- Exercise description -
These records are to be written out exactly as they read, minus the pictures.

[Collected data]
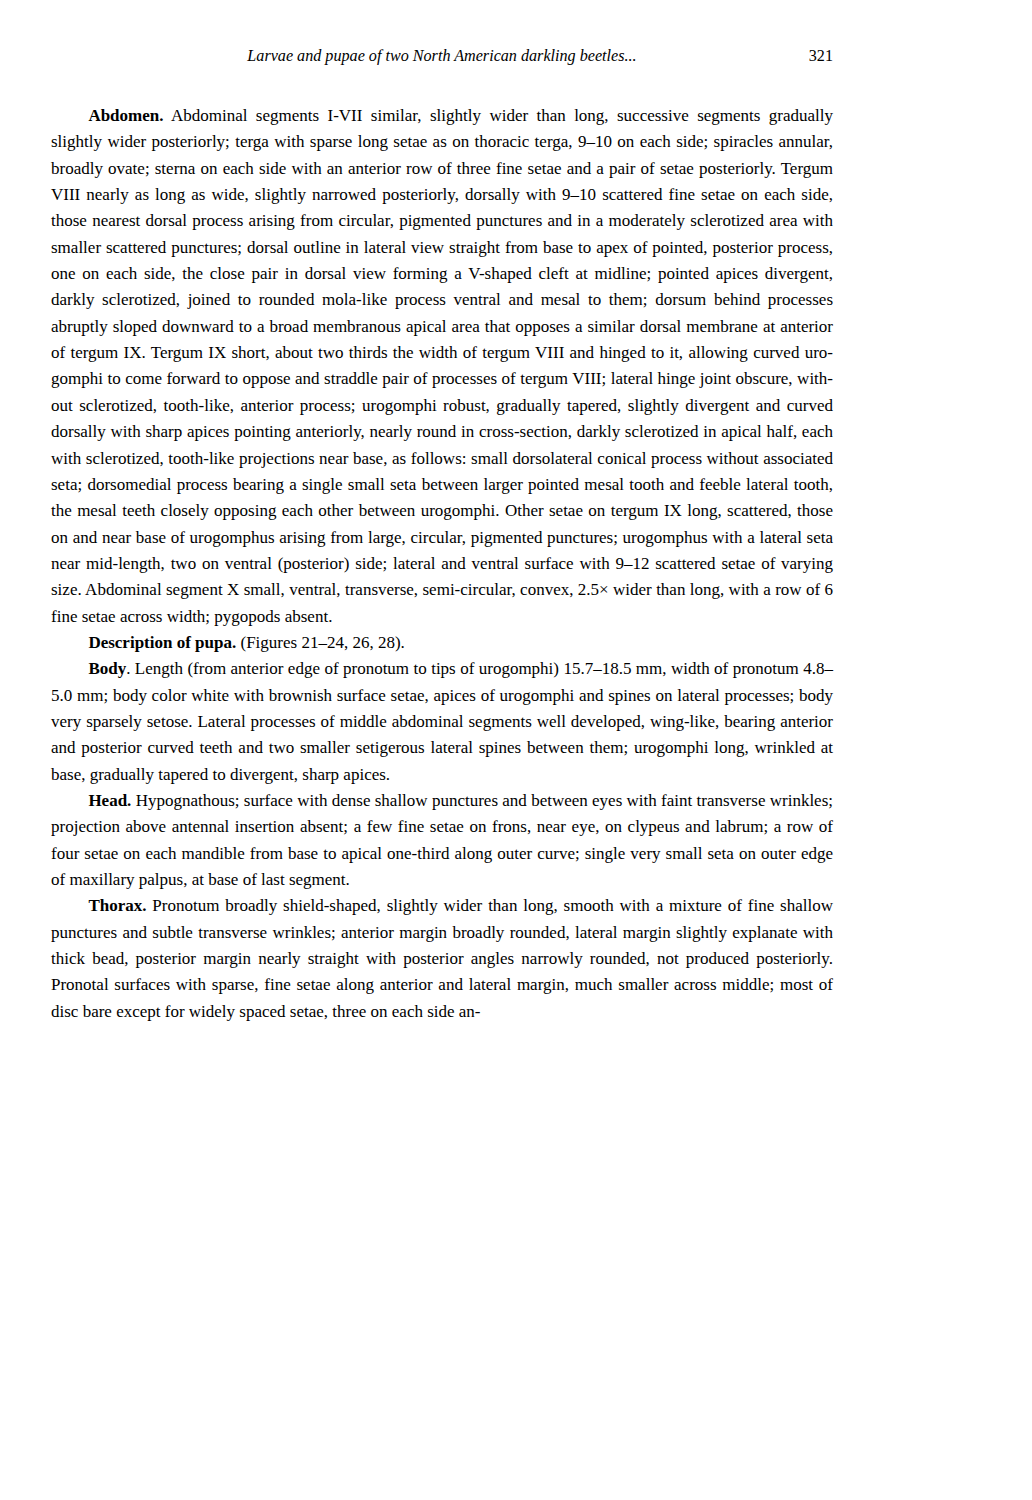Larvae and pupae of two North American darkling beetles... 321
Abdomen. Abdominal segments I-VII similar, slightly wider than long, successive segments gradually slightly wider posteriorly; terga with sparse long setae as on thoracic terga, 9–10 on each side; spiracles annular, broadly ovate; sterna on each side with an anterior row of three fine setae and a pair of setae posteriorly. Tergum VIII nearly as long as wide, slightly narrowed posteriorly, dorsally with 9–10 scattered fine setae on each side, those nearest dorsal process arising from circular, pigmented punctures and in a moderately sclerotized area with smaller scattered punctures; dorsal outline in lateral view straight from base to apex of pointed, posterior process, one on each side, the close pair in dorsal view forming a V-shaped cleft at midline; pointed apices divergent, darkly sclerotized, joined to rounded mola-like process ventral and mesal to them; dorsum behind processes abruptly sloped downward to a broad membranous apical area that opposes a similar dorsal membrane at anterior of tergum IX. Tergum IX short, about two thirds the width of tergum VIII and hinged to it, allowing curved urogomphi to come forward to oppose and straddle pair of processes of tergum VIII; lateral hinge joint obscure, without sclerotized, tooth-like, anterior process; urogomphi robust, gradually tapered, slightly divergent and curved dorsally with sharp apices pointing anteriorly, nearly round in cross-section, darkly sclerotized in apical half, each with sclerotized, tooth-like projections near base, as follows: small dorsolateral conical process without associated seta; dorsomedial process bearing a single small seta between larger pointed mesal tooth and feeble lateral tooth, the mesal teeth closely opposing each other between urogomphi. Other setae on tergum IX long, scattered, those on and near base of urogomphus arising from large, circular, pigmented punctures; urogomphus with a lateral seta near mid-length, two on ventral (posterior) side; lateral and ventral surface with 9–12 scattered setae of varying size. Abdominal segment X small, ventral, transverse, semi-circular, convex, 2.5× wider than long, with a row of 6 fine setae across width; pygopods absent.
Description of pupa. (Figures 21–24, 26, 28).
Body. Length (from anterior edge of pronotum to tips of urogomphi) 15.7–18.5 mm, width of pronotum 4.8–5.0 mm; body color white with brownish surface setae, apices of urogomphi and spines on lateral processes; body very sparsely setose. Lateral processes of middle abdominal segments well developed, wing-like, bearing anterior and posterior curved teeth and two smaller setigerous lateral spines between them; urogomphi long, wrinkled at base, gradually tapered to divergent, sharp apices.
Head. Hypognathous; surface with dense shallow punctures and between eyes with faint transverse wrinkles; projection above antennal insertion absent; a few fine setae on frons, near eye, on clypeus and labrum; a row of four setae on each mandible from base to apical one-third along outer curve; single very small seta on outer edge of maxillary palpus, at base of last segment.
Thorax. Pronotum broadly shield-shaped, slightly wider than long, smooth with a mixture of fine shallow punctures and subtle transverse wrinkles; anterior margin broadly rounded, lateral margin slightly explanate with thick bead, posterior margin nearly straight with posterior angles narrowly rounded, not produced posteriorly. Pronotal surfaces with sparse, fine setae along anterior and lateral margin, much smaller across middle; most of disc bare except for widely spaced setae, three on each side an-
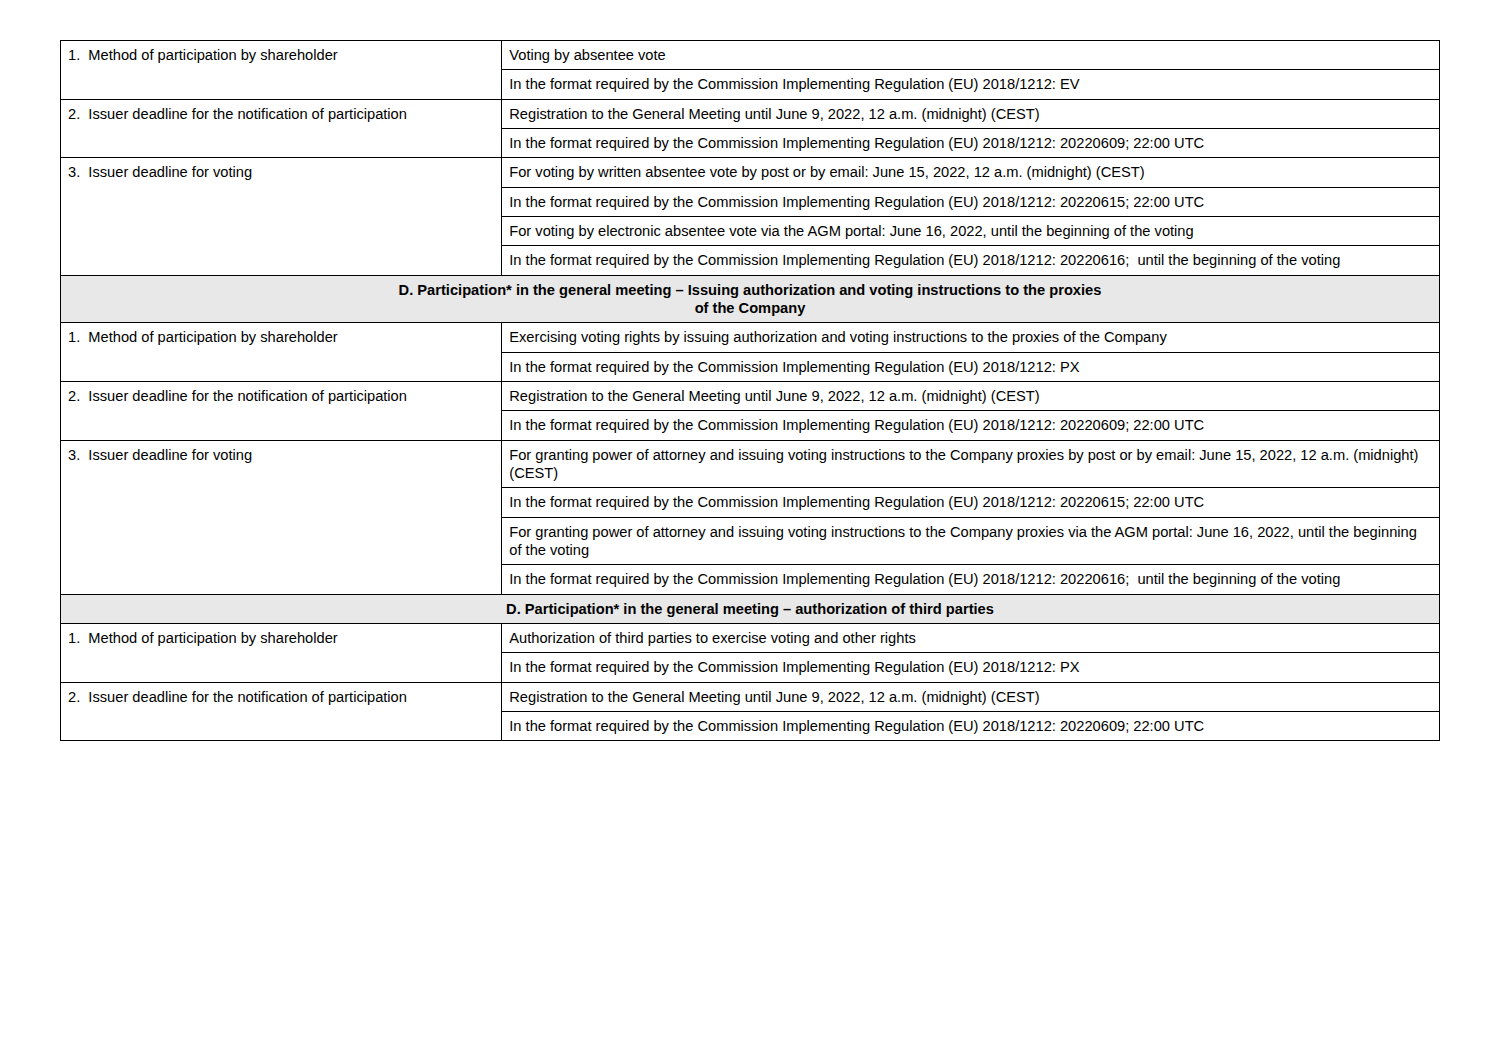| 1. Method of participation by shareholder | Voting by absentee vote |
| In the format required by the Commission Implementing Regulation (EU) 2018/1212: EV |
| 2. Issuer deadline for the notification of participation | Registration to the General Meeting until June 9, 2022, 12 a.m. (midnight) (CEST) |
| In the format required by the Commission Implementing Regulation (EU) 2018/1212: 20220609; 22:00 UTC |
| 3. Issuer deadline for voting | For voting by written absentee vote by post or by email: June 15, 2022, 12 a.m. (midnight) (CEST) |
| In the format required by the Commission Implementing Regulation (EU) 2018/1212: 20220615; 22:00 UTC |
| For voting by electronic absentee vote via the AGM portal: June 16, 2022, until the beginning of the voting |
| In the format required by the Commission Implementing Regulation (EU) 2018/1212: 20220616; until the beginning of the voting |
| D. Participation* in the general meeting – Issuing authorization and voting instructions to the proxies of the Company |
| 1. Method of participation by shareholder | Exercising voting rights by issuing authorization and voting instructions to the proxies of the Company |
| In the format required by the Commission Implementing Regulation (EU) 2018/1212: PX |
| 2. Issuer deadline for the notification of participation | Registration to the General Meeting until June 9, 2022, 12 a.m. (midnight) (CEST) |
| In the format required by the Commission Implementing Regulation (EU) 2018/1212: 20220609; 22:00 UTC |
| 3. Issuer deadline for voting | For granting power of attorney and issuing voting instructions to the Company proxies by post or by email: June 15, 2022, 12 a.m. (midnight) (CEST) |
| In the format required by the Commission Implementing Regulation (EU) 2018/1212: 20220615; 22:00 UTC |
| For granting power of attorney and issuing voting instructions to the Company proxies via the AGM portal: June 16, 2022, until the beginning of the voting |
| In the format required by the Commission Implementing Regulation (EU) 2018/1212: 20220616; until the beginning of the voting |
| D. Participation* in the general meeting – authorization of third parties |
| 1. Method of participation by shareholder | Authorization of third parties to exercise voting and other rights |
| In the format required by the Commission Implementing Regulation (EU) 2018/1212: PX |
| 2. Issuer deadline for the notification of participation | Registration to the General Meeting until June 9, 2022, 12 a.m. (midnight) (CEST) |
| In the format required by the Commission Implementing Regulation (EU) 2018/1212: 20220609; 22:00 UTC |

- Exercise output -
Larvae and pupae of two North American darkling beetles... 321
Abdomen. Abdominal segments I-VII similar, slightly wider than long, successive segments gradually slightly wider posteriorly; terga with sparse long setae as on thoracic terga, 9–10 on each side; spiracles annular, broadly ovate; sterna on each side with an anterior row of three fine setae and a pair of setae posteriorly. Tergum VIII nearly as long as wide, slightly narrowed posteriorly, dorsally with 9–10 scattered fine setae on each side, those nearest dorsal process arising from circular, pigmented punctures and in a moderately sclerotized area with smaller scattered punctures; dorsal outline in lateral view straight from base to apex of pointed, posterior process, one on each side, the close pair in dorsal view forming a V-shaped cleft at midline; pointed apices divergent, darkly sclerotized, joined to rounded mola-like process ventral and mesal to them; dorsum behind processes abruptly sloped downward to a broad membranous apical area that opposes a similar dorsal membrane at anterior of tergum IX. Tergum IX short, about two thirds the width of tergum VIII and hinged to it, allowing curved urogomphi to come forward to oppose and straddle pair of processes of tergum VIII; lateral hinge joint obscure, without sclerotized, tooth-like, anterior process; urogomphi robust, gradually tapered, slightly divergent and curved dorsally with sharp apices pointing anteriorly, nearly round in cross-section, darkly sclerotized in apical half, each with sclerotized, tooth-like projections near base, as follows: small dorsolateral conical process without associated seta; dorsomedial process bearing a single small seta between larger pointed mesal tooth and feeble lateral tooth, the mesal teeth closely opposing each other between urogomphi. Other setae on tergum IX long, scattered, those on and near base of urogomphus arising from large, circular, pigmented punctures; urogomphus with a lateral seta near mid-length, two on ventral (posterior) side; lateral and ventral surface with 9–12 scattered setae of varying size. Abdominal segment X small, ventral, transverse, semi-circular, convex, 2.5× wider than long, with a row of 6 fine setae across width; pygopods absent.
Description of pupa. (Figures 21–24, 26, 28).
Body. Length (from anterior edge of pronotum to tips of urogomphi) 15.7–18.5 mm, width of pronotum 4.8–5.0 mm; body color white with brownish surface setae, apices of urogomphi and spines on lateral processes; body very sparsely setose. Lateral processes of middle abdominal segments well developed, wing-like, bearing anterior and posterior curved teeth and two smaller setigerous lateral spines between them; urogomphi long, wrinkled at base, gradually tapered to divergent, sharp apices.
Head. Hypognathous; surface with dense shallow punctures and between eyes with faint transverse wrinkles; projection above antennal insertion absent; a few fine setae on frons, near eye, on clypeus and labrum; a row of four setae on each mandible from base to apical one-third along outer curve; single very small seta on outer edge of maxillary palpus, at base of last segment.
Thorax. Pronotum broadly shield-shaped, slightly wider than long, smooth with a mixture of fine shallow punctures and subtle transverse wrinkles; anterior margin broadly rounded, lateral margin slightly explanate with thick bead, posterior margin nearly straight with posterior angles narrowly rounded, not produced posteriorly. Pronotal surfaces with sparse, fine setae along anterior and lateral margin, much smaller across middle; most of disc bare except for widely spaced setae, three on each side an-
| 1. Method of participation by shareholder | Voting by absentee vote |
| In the format required by the Commission Implementing Regulation (EU) 2018/1212: EV |
| 2. Issuer deadline for the notification of participation | Registration to the General Meeting until June 9, 2022, 12 a.m. (midnight) (CEST) |
| In the format required by the Commission Implementing Regulation (EU) 2018/1212: 20220609; 22:00 UTC |
| 3. Issuer deadline for voting | For voting by written absentee vote by post or by email: June 15, 2022, 12 a.m. (midnight) (CEST) |
| In the format required by the Commission Implementing Regulation (EU) 2018/1212: 20220615; 22:00 UTC |
| For voting by electronic absentee vote via the AGM portal: June 16, 2022, until the beginning of the voting |
| In the format required by the Commission Implementing Regulation (EU) 2018/1212: 20220616; until the beginning of the voting |
| D. Participation* in the general meeting – Issuing authorization and voting instructions to the proxies of the Company |
| 1. Method of participation by shareholder | Exercising voting rights by issuing authorization and voting instructions to the proxies of the Company |
| In the format required by the Commission Implementing Regulation (EU) 2018/1212: PX |
| 2. Issuer deadline for the notification of participation | Registration to the General Meeting until June 9, 2022, 12 a.m. (midnight) (CEST) |
| In the format required by the Commission Implementing Regulation (EU) 2018/1212: 20220609; 22:00 UTC |
| 3. Issuer deadline for voting | For granting power of attorney and issuing voting instructions to the Company proxies by post or by email: June 15, 2022, 12 a.m. (midnight) (CEST) |
| In the format required by the Commission Implementing Regulation (EU) 2018/1212: 20220615; 22:00 UTC |
| For granting power of attorney and issuing voting instructions to the Company proxies via the AGM portal: June 16, 2022, until the beginning of the voting |
| In the format required by the Commission Implementing Regulation (EU) 2018/1212: 20220616; until the beginning of the voting |
| D. Participation* in the general meeting – authorization of third parties |
| 1. Method of participation by shareholder | Authorization of third parties to exercise voting and other rights |
| In the format required by the Commission Implementing Regulation (EU) 2018/1212: PX |
| 2. Issuer deadline for the notification of participation | Registration to the General Meeting until June 9, 2022, 12 a.m. (midnight) (CEST) |
| In the format required by the Commission Implementing Regulation (EU) 2018/1212: 20220609; 22:00 UTC |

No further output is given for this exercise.